>
::as soon as I saw it in IIS, I found that this was not correct>
>May I ask how you knew it was incorrect? Are WSs only able to run on Low protection or something?
No the problem here is more involved than that. IIS has always had problems with COM components to some degree and IIS on Win2k uses an external process to hand of processing of ASP.Net and ASP.Net Web Service requests. These are handled via remote calls and apparently this causes problems when VFP COM components (EXE and DLL) are involved.

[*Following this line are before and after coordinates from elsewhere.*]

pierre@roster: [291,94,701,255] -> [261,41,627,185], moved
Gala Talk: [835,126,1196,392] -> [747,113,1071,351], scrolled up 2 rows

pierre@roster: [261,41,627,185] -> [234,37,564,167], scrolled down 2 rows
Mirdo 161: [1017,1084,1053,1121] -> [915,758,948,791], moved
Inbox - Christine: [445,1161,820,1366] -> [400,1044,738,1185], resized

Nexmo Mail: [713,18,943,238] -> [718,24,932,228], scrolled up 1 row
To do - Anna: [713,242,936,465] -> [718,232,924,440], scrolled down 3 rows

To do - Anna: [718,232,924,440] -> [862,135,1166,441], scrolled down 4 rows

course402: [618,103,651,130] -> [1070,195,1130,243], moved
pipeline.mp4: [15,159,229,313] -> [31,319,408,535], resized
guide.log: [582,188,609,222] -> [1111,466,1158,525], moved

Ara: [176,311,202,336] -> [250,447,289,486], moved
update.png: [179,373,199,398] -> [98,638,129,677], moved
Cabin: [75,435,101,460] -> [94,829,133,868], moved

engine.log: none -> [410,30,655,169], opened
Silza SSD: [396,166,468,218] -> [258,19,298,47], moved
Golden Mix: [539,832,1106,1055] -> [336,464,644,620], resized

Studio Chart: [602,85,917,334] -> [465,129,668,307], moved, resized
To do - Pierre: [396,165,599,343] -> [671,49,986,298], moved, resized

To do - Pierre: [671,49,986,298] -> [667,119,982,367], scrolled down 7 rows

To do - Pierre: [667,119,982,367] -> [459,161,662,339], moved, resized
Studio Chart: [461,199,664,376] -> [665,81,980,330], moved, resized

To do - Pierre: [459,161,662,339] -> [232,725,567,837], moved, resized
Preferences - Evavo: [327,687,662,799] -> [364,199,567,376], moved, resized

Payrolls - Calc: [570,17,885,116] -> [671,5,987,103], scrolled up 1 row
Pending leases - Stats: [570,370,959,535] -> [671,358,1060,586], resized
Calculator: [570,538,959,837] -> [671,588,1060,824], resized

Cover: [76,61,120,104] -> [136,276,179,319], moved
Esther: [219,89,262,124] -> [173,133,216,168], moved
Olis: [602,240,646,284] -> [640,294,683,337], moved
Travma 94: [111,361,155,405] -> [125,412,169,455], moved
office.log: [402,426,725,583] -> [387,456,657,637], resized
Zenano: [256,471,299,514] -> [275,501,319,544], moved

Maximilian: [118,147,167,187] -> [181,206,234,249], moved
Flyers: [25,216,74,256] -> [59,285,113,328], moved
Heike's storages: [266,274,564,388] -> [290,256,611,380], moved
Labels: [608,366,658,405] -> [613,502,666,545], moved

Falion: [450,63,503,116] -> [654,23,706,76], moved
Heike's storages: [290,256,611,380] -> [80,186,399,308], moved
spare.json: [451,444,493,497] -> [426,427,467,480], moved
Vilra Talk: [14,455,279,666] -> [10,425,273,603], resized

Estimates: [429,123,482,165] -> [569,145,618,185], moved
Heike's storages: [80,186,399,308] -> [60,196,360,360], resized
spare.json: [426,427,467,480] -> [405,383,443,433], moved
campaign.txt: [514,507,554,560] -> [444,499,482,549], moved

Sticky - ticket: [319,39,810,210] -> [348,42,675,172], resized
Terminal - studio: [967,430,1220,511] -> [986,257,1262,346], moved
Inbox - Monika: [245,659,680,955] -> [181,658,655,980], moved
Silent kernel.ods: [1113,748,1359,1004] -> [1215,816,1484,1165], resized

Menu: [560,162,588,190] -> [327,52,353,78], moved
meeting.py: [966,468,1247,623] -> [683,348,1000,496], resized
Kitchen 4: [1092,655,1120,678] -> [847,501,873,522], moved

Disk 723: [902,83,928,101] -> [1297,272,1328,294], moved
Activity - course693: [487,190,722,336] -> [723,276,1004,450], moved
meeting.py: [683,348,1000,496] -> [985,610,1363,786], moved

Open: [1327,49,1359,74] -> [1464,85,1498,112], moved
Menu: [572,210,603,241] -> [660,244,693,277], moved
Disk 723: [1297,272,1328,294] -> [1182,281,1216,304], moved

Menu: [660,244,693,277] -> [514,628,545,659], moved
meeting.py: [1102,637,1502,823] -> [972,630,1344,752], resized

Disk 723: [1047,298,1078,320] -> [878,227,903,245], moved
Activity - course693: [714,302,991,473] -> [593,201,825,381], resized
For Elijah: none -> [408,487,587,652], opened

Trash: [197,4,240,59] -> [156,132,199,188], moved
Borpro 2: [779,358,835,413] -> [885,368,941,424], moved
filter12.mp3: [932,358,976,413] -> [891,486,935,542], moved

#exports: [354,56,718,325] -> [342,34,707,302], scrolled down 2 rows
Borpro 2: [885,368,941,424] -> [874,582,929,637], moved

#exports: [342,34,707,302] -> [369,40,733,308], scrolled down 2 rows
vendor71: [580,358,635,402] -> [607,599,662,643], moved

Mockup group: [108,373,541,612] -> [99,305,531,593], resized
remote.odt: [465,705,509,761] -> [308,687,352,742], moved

As Michel mentions, Web Connection has had problems for years with this particular problem in Win2k because of it's DCOM messaging that somehow confused IIS's funky COM environment. This is fixed in Windows Server 2003 (or probably not fixed, but handled completely differently and without COM on IIS's part).
I've seen major problems with this too if you have:
Classic ASP apps that use COM components and ASP.Net apps that use VFP COM components. Same behavior - it locks up for about 2-4 minutes, then starts working fine.
WWWC applications and ASP.Net COM - same behavior.
I've also seen this happen with ASP.net applications that don't use COM but it's not as definited.
Again, none of this happens under Windows Server 2003, which removes the whole mess that IIS 5 was in terms of COM environment.
I would highly recommend that anybody who's running COM components of any kind start looking at switching to Windows Server quickly. Besides eliminating issues like this, you also get much better performance and a much more stable environment for COM components!